▶ Exercise brief:
Return every line from the records below with the string "Events".

▶ Source material:
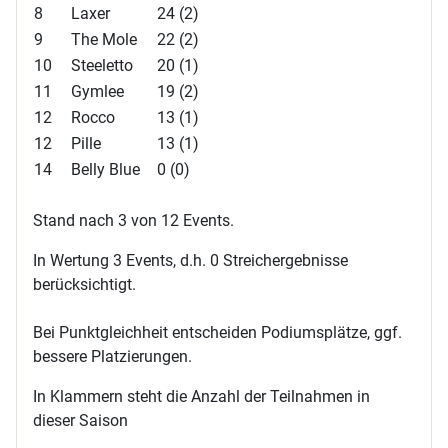
8
Laxer
24 (2)
9
The Mole
22 (2)
10
Steeletto
20 (1)
11
Gymlee
19 (2)
12
Rocco
13 (1)
12
Pille
13 (1)
14
Belly Blue
0 (0)
Stand nach 3 von 12 Events.
In Wertung 3 Events, d.h. 0 Streichergebnisse
berücksichtigt.
Bei Punktgleichheit entscheiden Podiumsplätze, ggf.
bessere Platzierungen.
In Klammern steht die Anzahl der Teilnahmen in
dieser Saison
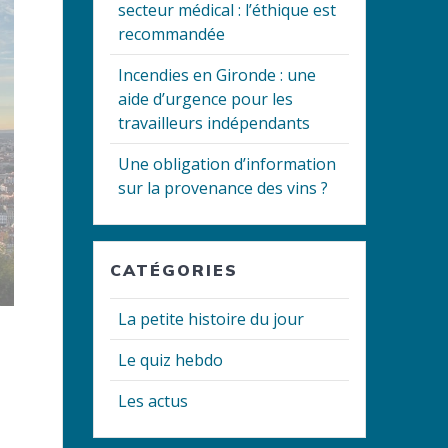
secteur médical : l’éthique est
recommandée
Incendies en Gironde : une
aide d’urgence pour les
travailleurs indépendants
Une obligation d’information
sur la provenance des vins ?
CATÉGORIES
La petite histoire du jour
Le quiz hebdo
Les actus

▶ Task response:
Stand nach 3 von 12 Events.
In Wertung 3 Events, d.h. 0 Streichergebnisse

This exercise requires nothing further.